HMRC estimates that online VAT fraud and error cost between £1 billion and £1.5 billion in lost tax revenue in 2015-16. They recognised online VAT fraud and error as a priority in 2014, although the potential risk from online trading generally was raised before this. In 2013 the NAO reported that HMRC had not yet produced a comprehensive plan to react to the emerging threat to the VAT system posed by online trading. Online sellers claim that online VAT fraud has been a problem as early as 2009, which has got significantly worse in the past five years.

Is it fraud or ignorance?

HMRC’s assessment is that online VAT losses are due to a range of non-compliant behaviours, but has not yet been able to assess how much is due to lack of awareness, error or deliberate fraud. Amazon and eBay consider that lack of awareness of the VAT rules is a major element of the problem. Amazon and eBay have focused on educating overseas sellers and providing tools to assist with VAT reporting and compliance.
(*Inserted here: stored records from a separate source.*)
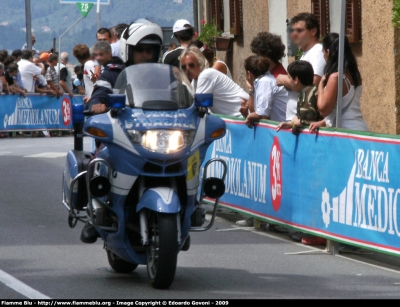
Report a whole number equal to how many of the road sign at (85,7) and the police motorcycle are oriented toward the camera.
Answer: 2

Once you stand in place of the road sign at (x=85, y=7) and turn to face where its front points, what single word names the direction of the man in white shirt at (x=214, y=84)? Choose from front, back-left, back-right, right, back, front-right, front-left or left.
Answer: front

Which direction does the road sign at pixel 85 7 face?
toward the camera

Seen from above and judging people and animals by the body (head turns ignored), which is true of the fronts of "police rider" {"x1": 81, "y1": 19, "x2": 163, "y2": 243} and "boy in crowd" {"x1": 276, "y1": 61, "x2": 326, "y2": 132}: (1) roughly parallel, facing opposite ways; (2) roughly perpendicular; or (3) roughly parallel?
roughly perpendicular

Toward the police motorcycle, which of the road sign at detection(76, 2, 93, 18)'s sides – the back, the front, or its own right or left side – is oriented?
front

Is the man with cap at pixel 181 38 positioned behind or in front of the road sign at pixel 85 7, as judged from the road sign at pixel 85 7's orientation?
in front

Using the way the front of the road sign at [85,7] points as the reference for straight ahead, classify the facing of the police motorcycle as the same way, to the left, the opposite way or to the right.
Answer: the same way

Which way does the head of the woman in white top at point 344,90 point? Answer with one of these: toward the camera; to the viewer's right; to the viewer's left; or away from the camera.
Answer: to the viewer's left

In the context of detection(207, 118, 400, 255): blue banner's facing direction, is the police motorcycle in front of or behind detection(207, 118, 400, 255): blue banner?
in front

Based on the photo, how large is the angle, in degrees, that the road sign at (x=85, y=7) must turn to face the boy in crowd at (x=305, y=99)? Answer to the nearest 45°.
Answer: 0° — it already faces them

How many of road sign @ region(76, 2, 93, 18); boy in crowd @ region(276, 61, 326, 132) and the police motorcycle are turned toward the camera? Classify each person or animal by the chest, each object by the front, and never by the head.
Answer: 2

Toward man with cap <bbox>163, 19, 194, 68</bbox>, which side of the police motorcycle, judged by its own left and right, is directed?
back

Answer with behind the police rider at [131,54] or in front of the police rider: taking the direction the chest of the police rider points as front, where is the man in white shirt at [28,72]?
behind

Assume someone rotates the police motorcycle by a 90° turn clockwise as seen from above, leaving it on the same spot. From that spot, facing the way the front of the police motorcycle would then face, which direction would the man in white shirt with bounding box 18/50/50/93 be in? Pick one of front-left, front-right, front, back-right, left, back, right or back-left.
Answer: right

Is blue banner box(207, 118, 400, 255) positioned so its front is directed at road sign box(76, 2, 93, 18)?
no

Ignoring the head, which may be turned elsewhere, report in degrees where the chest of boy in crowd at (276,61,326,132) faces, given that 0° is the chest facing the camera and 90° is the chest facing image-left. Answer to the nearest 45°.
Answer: approximately 90°

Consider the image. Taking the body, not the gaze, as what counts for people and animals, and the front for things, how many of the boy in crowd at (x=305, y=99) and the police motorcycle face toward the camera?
1

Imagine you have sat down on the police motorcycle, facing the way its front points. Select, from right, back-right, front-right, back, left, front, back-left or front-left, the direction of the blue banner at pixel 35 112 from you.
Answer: back
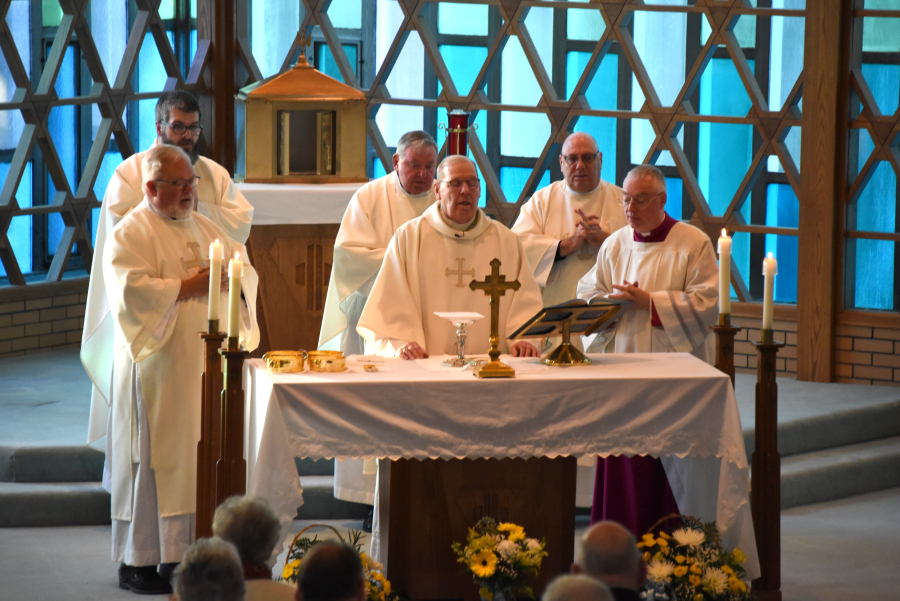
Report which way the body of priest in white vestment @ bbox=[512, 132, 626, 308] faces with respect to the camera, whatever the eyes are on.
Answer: toward the camera

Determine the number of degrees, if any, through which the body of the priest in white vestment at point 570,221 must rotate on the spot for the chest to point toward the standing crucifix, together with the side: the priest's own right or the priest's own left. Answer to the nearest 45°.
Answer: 0° — they already face it

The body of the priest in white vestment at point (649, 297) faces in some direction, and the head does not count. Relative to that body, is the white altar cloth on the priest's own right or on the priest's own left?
on the priest's own right

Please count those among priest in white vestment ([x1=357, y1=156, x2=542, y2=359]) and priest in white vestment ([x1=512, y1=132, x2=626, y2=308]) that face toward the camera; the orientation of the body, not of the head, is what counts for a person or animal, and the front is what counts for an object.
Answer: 2

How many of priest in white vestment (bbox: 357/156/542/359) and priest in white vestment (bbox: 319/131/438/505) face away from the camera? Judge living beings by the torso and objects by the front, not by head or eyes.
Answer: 0

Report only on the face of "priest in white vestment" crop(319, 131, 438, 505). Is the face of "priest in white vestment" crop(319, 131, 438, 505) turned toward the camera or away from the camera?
toward the camera

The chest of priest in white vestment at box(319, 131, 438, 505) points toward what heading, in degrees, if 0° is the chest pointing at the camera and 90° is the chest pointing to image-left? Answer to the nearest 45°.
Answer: approximately 315°

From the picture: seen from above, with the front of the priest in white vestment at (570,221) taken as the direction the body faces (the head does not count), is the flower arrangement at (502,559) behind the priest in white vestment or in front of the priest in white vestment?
in front

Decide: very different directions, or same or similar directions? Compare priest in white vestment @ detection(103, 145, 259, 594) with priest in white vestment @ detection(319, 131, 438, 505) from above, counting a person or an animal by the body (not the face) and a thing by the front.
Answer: same or similar directions

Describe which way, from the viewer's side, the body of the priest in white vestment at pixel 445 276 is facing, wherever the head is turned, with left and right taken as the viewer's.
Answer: facing the viewer

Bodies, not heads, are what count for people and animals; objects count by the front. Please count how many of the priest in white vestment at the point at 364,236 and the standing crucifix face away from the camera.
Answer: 1

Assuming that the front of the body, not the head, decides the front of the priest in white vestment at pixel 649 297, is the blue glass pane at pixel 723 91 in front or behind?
behind

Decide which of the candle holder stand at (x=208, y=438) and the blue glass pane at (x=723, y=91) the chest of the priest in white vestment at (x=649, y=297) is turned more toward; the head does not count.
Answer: the candle holder stand

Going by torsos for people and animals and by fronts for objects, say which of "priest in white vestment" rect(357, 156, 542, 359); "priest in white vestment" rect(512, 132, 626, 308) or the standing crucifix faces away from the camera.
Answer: the standing crucifix

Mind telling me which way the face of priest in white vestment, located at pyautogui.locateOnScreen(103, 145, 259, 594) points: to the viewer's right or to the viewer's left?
to the viewer's right

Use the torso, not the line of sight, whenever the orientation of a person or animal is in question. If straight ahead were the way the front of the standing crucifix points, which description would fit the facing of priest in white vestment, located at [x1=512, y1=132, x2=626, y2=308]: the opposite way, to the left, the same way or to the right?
the opposite way

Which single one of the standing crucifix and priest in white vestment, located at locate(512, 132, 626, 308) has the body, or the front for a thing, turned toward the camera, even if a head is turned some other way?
the priest in white vestment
HMRC concluded it was highly likely that both organised criminal groups based in the UK and overseas sellers in China were using fulfilment houses to facilitate the transit of undervalued or misclassified goods, or both, from China to the UK for sale online.

What future enforcement action will be taken?

HMRC has decided to focus enforcement actions against online VAT fraud inland rather than at the border, and in particular will be targeting fulfilment houses and leveraging the online marketplaces through the new measures as more effective and efficient measures compared to enforcement activity at the border

To date, there have been no prosecutions for online VAT fraud but HMRC has carried out many civil operations against suspected evaders including 279 investigations of businesses and 373 compliance interventions in 2016-17.

HMRC have new joint and several liability powers to tackle online VAT fraud and error. The new powers include making online marketplaces potentially jointly and severally liable for non-payment of VAT when HMRC has informed them of an issue with a seller, and they do not subsequently take appropriate action.

HMRC has seen an increase in the number of new VAT registrations from non-EU sellers since the legislative changes were announced and came into force. From April 2018, fulfilment houses will need to register with HMRC and carry out due diligence on their overseas customers.

eBay to support HMRC

“eBay has always been committed to making our platform a fair place to buy and sell.

We expect all our sellers to comply fully with their legal obligations including paying the right amount of VAT.

We welcome any efforts to help ensure a level playing field for all sellers and will review the detail of this report with interest.

We will continue to work closely with HMRC to ensure that all sellers on our platform comply with the law.”
– eBay Spokesperson

You can read the full report on the NAO website.

4 Responses

  1. Even when eBay and HMRC were told of an online seller displaying a VAT number that was valid yet refusing to provide VAT receipts claiming they too busy. They have both done nothing. The seller still operates on eBay and still no doubt pays his fees minus VAT and also HMRC have done nothing as asking for the same purchase 4 months on the seller still says the same thing.
    All the goods are stored in the UK.

    If we make one error on our VAT return they are all over us like a bad rash.

  2. I am slightly confused why the government are making this so difficult. The government hasn’t got the time or resources to be chasing all these foreign sellers. Change the law so that any company that owns a website / marketplace is classed as the end seller, so they pay the VAT directly. Job done.

    So as a seller on the marketplace when you are selling your goods you are selling them to Amazon, eBay rather than the end customer.